:: DATA SUPPLIED ::

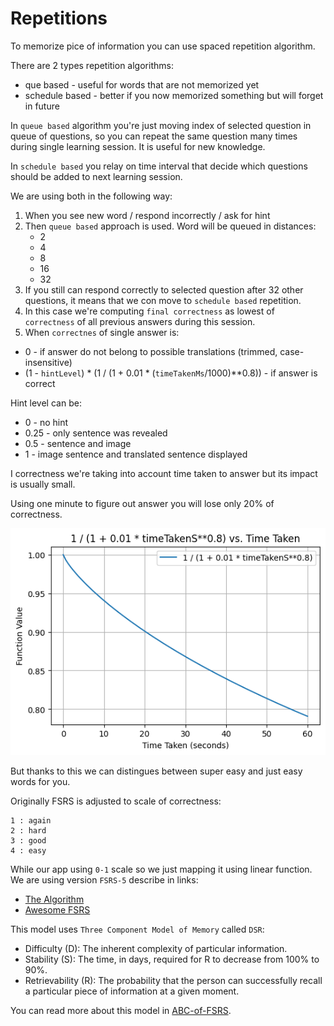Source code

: # Repetitions

To memorize pice of information you can use spaced repetition algorithm.

There are 2 types repetition algorithms:
- que based - useful for words that are not memorized yet
- schedule based - better if you now memorized something but will forget in future

In `queue based` algorithm you're just moving index of selected question in queue of questions,
so you can repeat the same question many times during single learning session. It is useful for new knowledge.

In `schedule based` you relay on time interval that decide which questions should be added to next learning session.

We are using both in the following way:

1. When you see new word / respond incorrectly / ask for hint
2. Then `queue based` approach is used. Word will be queued in distances:
   - 2
   - 4
   - 8
   - 16
   - 32
3. If you still can respond correctly to selected question after 32 other questions, it means that we con move to `schedule based` repetition. 
4. In this case we're computing `final correctness` as lowest of `correctness` of all previous answers during this session.
5. When `correctnes` of single answer is:
  - 0 - if answer do not belong to possible translations (trimmed, case-insensitive)
  - (1 - `hintLevel`) * (1 / (1 + 0.01 * (`timeTakenMs`/1000)**0.8)) - if answer is correct

Hint level can be:
- 0 - no hint
- 0.25 - only sentence was revealed
- 0.5 - sentence and image
- 1 - image sentence and translated sentence displayed

I correctness we're taking into account time taken to answer but its impact is usually small.

Using one minute to figure out answer you will lose only 20% of correctness.

![time_correctness_coefficient.png](../img/time_correctness_coefficient.png)

But thanks to this we can distingues between super easy and just easy words for you.

Originally FSRS is adjusted to scale of correctness:

    1 : again
    2 : hard
    3 : good
    4 : easy

While our app using `0-1` scale so we just mapping it using linear function. We are using version `FSRS-5` describe in links:

- [The Algorithm](https://github.com/open-spaced-repetition/fsrs4anki/wiki/The-Algorithm)
- [Awesome FSRS](https://github.com/open-spaced-repetition/fsrs4anki/wiki/Awesome-FSRS)

This model uses `Three Component Model of Memory` called `DSR`:
- Difficulty (D): The inherent complexity of particular information.
- Stability (S): The time, in days, required for R to decrease from 100% to 90%.
- Retrievability (R): The probability that the person can successfully recall a particular piece of information at a given moment.

You can read more about this model in [ABC-of-FSRS](https://github.com/open-spaced-repetition/fsrs4anki/wiki/ABC-of-FSRS).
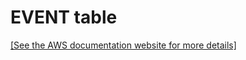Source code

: # EVENT table<a name="r_eventtable"></a>

[\[See the AWS documentation website for more details\]](http://docs.aws.amazon.com/redshift/latest/dg/r_eventtable.html)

:::

TASK DIRECTIONS:
In the answer, set down only the lines from the opening line of the listing through the line that holds "- que based", exactly as they appear, minus the pictures.

EXERCISE RESULT:
Source code

: # Repetitions

To memorize pice of information you can use spaced repetition algorithm.

There are 2 types repetition algorithms:
- que based - useful for words that are not memorized yet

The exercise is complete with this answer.